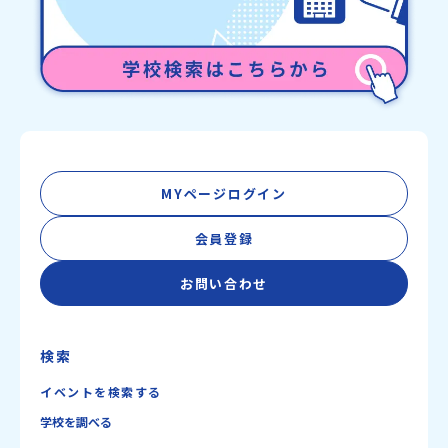
MYページログイン
会員登録
お問い合わせ
検索
イベントを検索する
学校を調べる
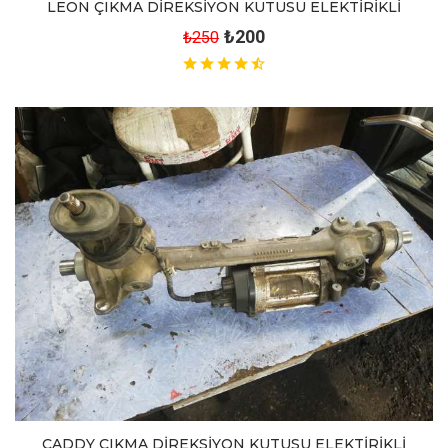
LEON ÇIKMA DİREKSİYON KUTUSU ELEKTİRİKLİ
₺200
₺250
CADDY ÇIKMA DİREKSİYON KUTUSU ELEKTİRİKLİ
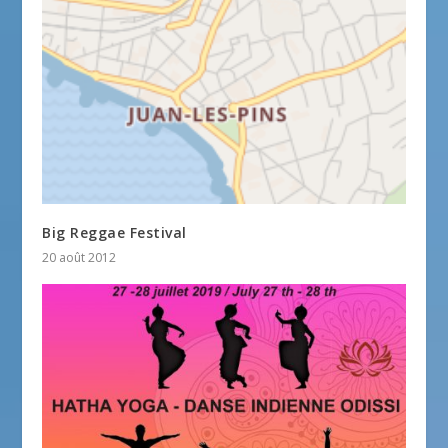
Big Reggae Festival
20 août 2012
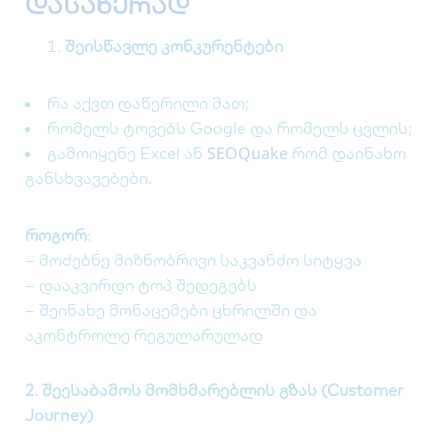
დასაწერად
შეისწავლე კონკურენტები
რა აქვთ დაწერილი მათ;
რომელს ტოვებს Google და რომელს ცვლის;
SEOQuake
გამოიყენე Excel ან
რომ დაინახო
განსხვავებები.
როგორ
:
– მოძებნე მიზნობრივი საკვანძო სიტყვა
– დააკვირდი ტოპ შედეგებს
– შეინახე მონაცემები ცხრილში და
აკონტროლე რეგულარულად
2. შეესაბამოს მომხმარებლის გზას (Customer
Journey)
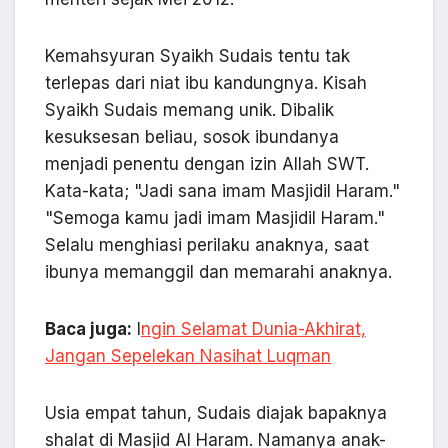
Kemahsyuran Syaikh Sudais tentu tak
terlepas dari niat ibu kandungnya. Kisah
Syaikh Sudais memang unik. Dibalik
kesuksesan beliau, sosok ibundanya
menjadi penentu dengan izin Allah SWT.
Kata-kata; "Jadi sana imam Masjidil Haram."
"Semoga kamu jadi imam Masjidil Haram."
Selalu menghiasi perilaku anaknya, saat
ibunya memanggil dan memarahi anaknya.
Baca juga:
I
ngin Selamat Dunia-Akhirat,
Jangan Sepelekan Nasihat Luqman
Usia empat tahun, Sudais diajak bapaknya
shalat di Masjid Al Haram. Namanya anak-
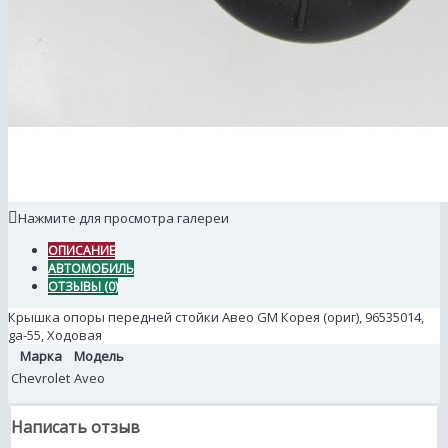
Нажмите для просмотра галереи
ОПИСАНИЕ
АВТОМОБИЛЬ
ОТЗЫВЫ (0)
Крышка опоры передней стойки Авео GM Корея (ориг), 96535014,
ga-55, Ходовая
Марка
Модель
Chevrolet
Aveo
Написать отзыв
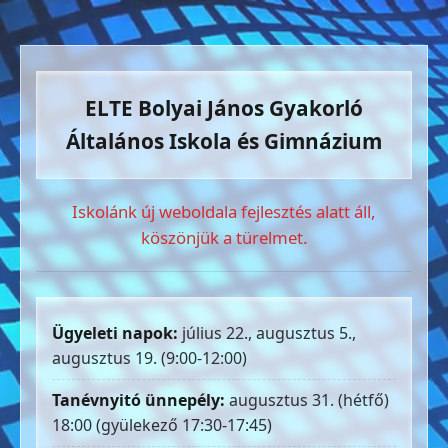
ELTE Bolyai János Gyakorló
Általános Iskola és Gimnázium
Iskolánk új weboldala fejlesztés alatt áll,
köszönjük a türelmet.
Ügyeleti napok:
július 22., augusztus 5.,
augusztus 19. (9:00-12:00)
Tanévnyitó ünnepély:
augusztus 31. (hétfő)
18:00 (gyülekező 17:30-17:45)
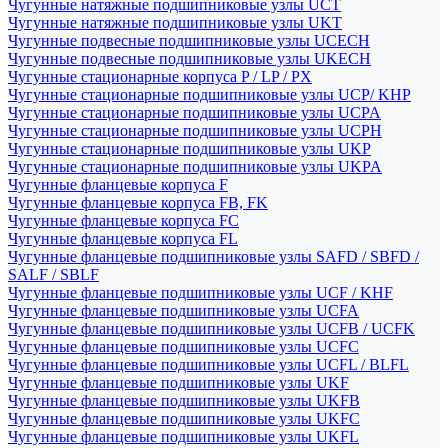
Чугунные натяжные подшипниковые узлы UCT
Чугунные натяжные подшипниковые узлы UKT
Чугунные подвесные подшипниковые узлы UCECH
Чугунные подвесные подшипниковые узлы UKECH
Чугунные стационарные корпуса P / LP / PX
Чугунные стационарные подшипниковые узлы UCP/ KHP
Чугунные стационарные подшипниковые узлы UCPA
Чугунные стационарные подшипниковые узлы UCPH
Чугунные стационарные подшипниковые узлы UKP
Чугунные стационарные подшипниковые узлы UKPA
Чугунные фланцевые корпуса F
Чугунные фланцевые корпуса FB, FK
Чугунные фланцевые корпуса FC
Чугунные фланцевые корпуса FL
Чугунные фланцевые подшипниковые узлы SAFD / SBFD /
SALF / SBLF
Чугунные фланцевые подшипниковые узлы UCF / KHF
Чугунные фланцевые подшипниковые узлы UCFA
Чугунные фланцевые подшипниковые узлы UCFB / UCFK
Чугунные фланцевые подшипниковые узлы UCFC
Чугунные фланцевые подшипниковые узлы UCFL / BLFL
Чугунные фланцевые подшипниковые узлы UKF
Чугунные фланцевые подшипниковые узлы UKFB
Чугунные фланцевые подшипниковые узлы UKFC
Чугунные фланцевые подшипниковые узлы UKFL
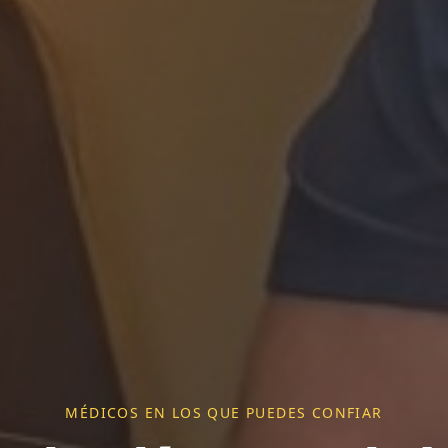
MÉDICOS EN LOS QUE PUEDES CONFIAR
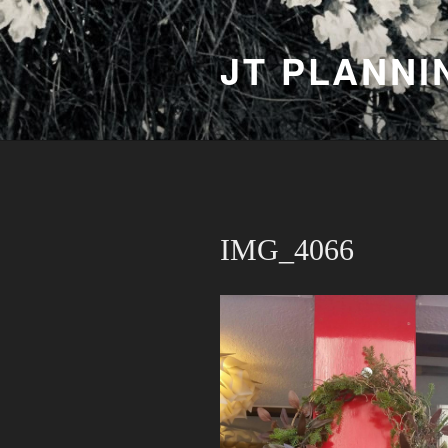
コ
ン
JT PLANNI
テ
ン
ツ
へ
ス
キ
ッ
プ
IMG_4066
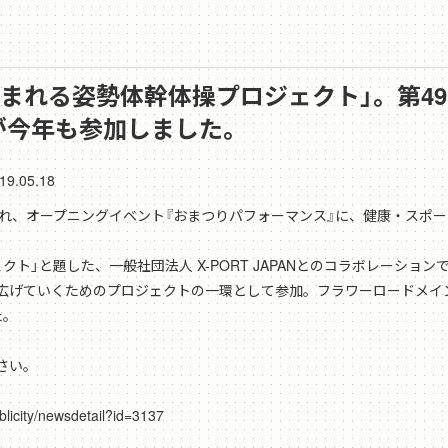
顔が生まれる姿勢体幹体操プロジェクト」。第
が今年も参加しました。
19.05.18
行われ、オープニングイベント『おまつりパフォーマンス』に、健康・スポ
ト」と題した、一般社団法人 X-PORT JAPANとのコラボレーショ
広げていくためのプロジェクトの一環として参加。フラワーロードメイ
た。
さい。
icity/newsdetail?id=3137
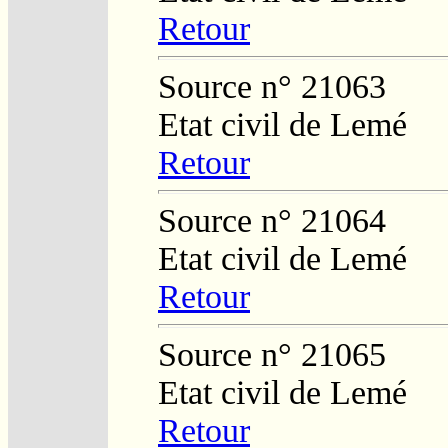
Retour
Source n° 21063
Etat civil de Lemé
Retour
Source n° 21064
Etat civil de Lemé
Retour
Source n° 21065
Etat civil de Lemé
Retour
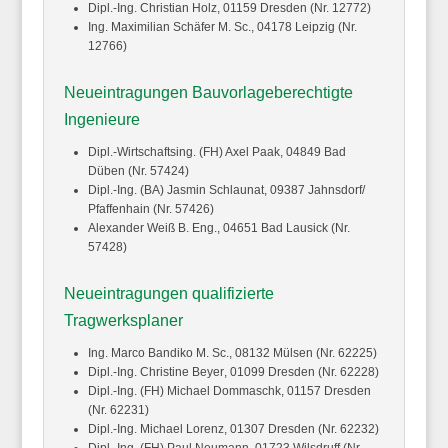
Dipl.-Ing. Christian
Holz
, 01159 Dresden (Nr. 12772)
Ing. Maximilian
Schäfer
M. Sc., 04178 Leipzig (Nr.
12766)
Neueintragungen Bauvorlageberechtigte
Ingenieure
Dipl.-Wirtschaftsing. (FH) Axel
Paak
, 04849 Bad
Düben (Nr. 57424)
Dipl.-Ing. (BA) Jasmin
Schlaunat
, 09387 Jahnsdorf/
Pfaffenhain (Nr. 57426)
Alexander
Weiß
B. Eng., 04651 Bad Lausick (Nr.
57428)
Neueintragungen qualifizierte
Tragwerksplaner
Ing. Marco
Bandiko
M. Sc., 08132 Mülsen (Nr. 62225)
Dipl.-Ing. Christine
Beyer
, 01099 Dresden (Nr. 62228)
Dipl.-Ing. (FH) Michael
Dommaschk
, 01157 Dresden
(Nr. 62231)
Dipl.-Ing. Michael
Lorenz
, 01307 Dresden (Nr. 62232)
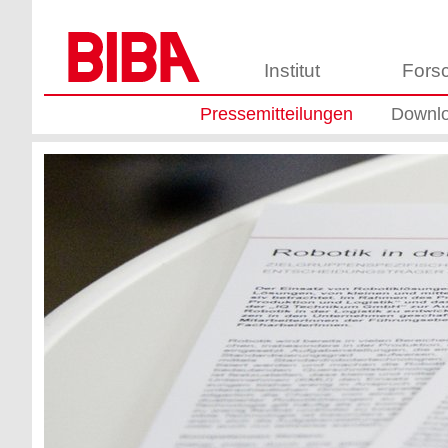
Institut
Fors
Pressemitteilungen
Downl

• • •

** Task **
Where an entry contains an image, drop the image and copy everything else word for word.

** Task answer **
MYページログイン
会員登録
お問い合わせ
検索
イベントを検索する
学校を調べる
LEON ÇIKMA DİREKSİYON KUTUSU ELEKTİRİKLİ
₺200
₺250
CADDY ÇIKMA DİREKSİYON KUTUSU ELEKTİRİKLİ
Big Reggae Festival
20 août 2012
დასაწერად
შეისწავლე კონკურენტები
რა აქვთ დაწერილი მათ;
რომელს ტოვებს Google და რომელს ცვლის;
SEOQuake
გამოიყენე Excel ან
რომ დაინახო
განსხვავებები.
როგორ
:
– მოძებნე მიზნობრივი საკვანძო სიტყვა
– დააკვირდი ტოპ შედეგებს
– შეინახე მონაცემები ცხრილში და
აკონტროლე რეგულარულად
2. შეესაბამოს მომხმარებლის გზას (Customer
Journey)
Kemahsyuran Syaikh Sudais tentu tak
terlepas dari niat ibu kandungnya. Kisah
Syaikh Sudais memang unik. Dibalik
kesuksesan beliau, sosok ibundanya
menjadi penentu dengan izin Allah SWT.
Kata-kata; "Jadi sana imam Masjidil Haram."
"Semoga kamu jadi imam Masjidil Haram."
Selalu menghiasi perilaku anaknya, saat
ibunya memanggil dan memarahi anaknya.
Baca juga:
I
ngin Selamat Dunia-Akhirat,
Jangan Sepelekan Nasihat Luqman
Usia empat tahun, Sudais diajak bapaknya
shalat di Masjid Al Haram. Namanya anak-
Нажмите для просмотра галереи
ОПИСАНИЕ
АВТОМОБИЛЬ
ОТЗЫВЫ (0)
Крышка опоры передней стойки Авео GM Корея (ориг), 96535014,
ga-55, Ходовая
Марка
Модель
Chevrolet
Aveo
Написать отзыв
ELTE Bolyai János Gyakorló
Általános Iskola és Gimnázium
Iskolánk új weboldala fejlesztés alatt áll,
köszönjük a türelmet.
Ügyeleti napok:
július 22., augusztus 5.,
augusztus 19. (9:00-12:00)
Tanévnyitó ünnepély:
augusztus 31. (hétfő)
18:00 (gyülekező 17:30-17:45)
Чугунные натяжные подшипниковые узлы UCT
Чугунные натяжные подшипниковые узлы UKT
Чугунные подвесные подшипниковые узлы UCECH
Чугунные подвесные подшипниковые узлы UKECH
Чугунные стационарные корпуса P / LP / PX
Чугунные стационарные подшипниковые узлы UCP/ KHP
Чугунные стационарные подшипниковые узлы UCPA
Чугунные стационарные подшипниковые узлы UCPH
Чугунные стационарные подшипниковые узлы UKP
Чугунные стационарные подшипниковые узлы UKPA
Чугунные фланцевые корпуса F
Чугунные фланцевые корпуса FB, FK
Чугунные фланцевые корпуса FC
Чугунные фланцевые корпуса FL
Чугунные фланцевые подшипниковые узлы SAFD / SBFD /
SALF / SBLF
Чугунные фланцевые подшипниковые узлы UCF / KHF
Чугунные фланцевые подшипниковые узлы UCFA
Чугунные фланцевые подшипниковые узлы UCFB / UCFK
Чугунные фланцевые подшипниковые узлы UCFC
Чугунные фланцевые подшипниковые узлы UCFL / BLFL
Чугунные фланцевые подшипниковые узлы UKF
Чугунные фланцевые подшипниковые узлы UKFB
Чугунные фланцевые подшипниковые узлы UKFC
Чугунные фланцевые подшипниковые узлы UKFL
MÉDICOS EN LOS QUE PUEDES CONFIAR
コ
ン
JT PLANNI
テ
ン
ツ
へ
ス
キ
ッ
プ
IMG_4066
顔が生まれる姿勢体幹体操プロジェクト」。第
が今年も参加しました。
19.05.18
行われ、オープニングイベント『おまつりパフォーマンス』に、健康・スポ
ト」と題した、一般社団法人 X-PORT JAPANとのコラボレーショ
広げていくためのプロジェクトの一環として参加。フラワーロードメイ
た。
さい。
icity/newsdetail?id=3137
Retour
Source n° 21063
Etat civil de Lemé
Retour
Source n° 21064
Etat civil de Lemé
Retour
Source n° 21065
Etat civil de Lemé
Retour
Dipl.-Ing. Christian
Holz
, 01159 Dresden (Nr. 12772)
Ing. Maximilian
Schäfer
M. Sc., 04178 Leipzig (Nr.
12766)
Neueintragungen Bauvorlageberechtigte
Ingenieure
Dipl.-Wirtschaftsing. (FH) Axel
Paak
, 04849 Bad
Düben (Nr. 57424)
Dipl.-Ing. (BA) Jasmin
Schlaunat
, 09387 Jahnsdorf/
Pfaffenhain (Nr. 57426)
Alexander
Weiß
B. Eng., 04651 Bad Lausick (Nr.
57428)
Neueintragungen qualifizierte
Tragwerksplaner
Ing. Marco
Bandiko
M. Sc., 08132 Mülsen (Nr. 62225)
Dipl.-Ing. Christine
Beyer
, 01099 Dresden (Nr. 62228)
Dipl.-Ing. (FH) Michael
Dommaschk
, 01157 Dresden
(Nr. 62231)
Dipl.-Ing. Michael
Lorenz
, 01307 Dresden (Nr. 62232)
Institut
Fors
Pressemitteilungen
Downl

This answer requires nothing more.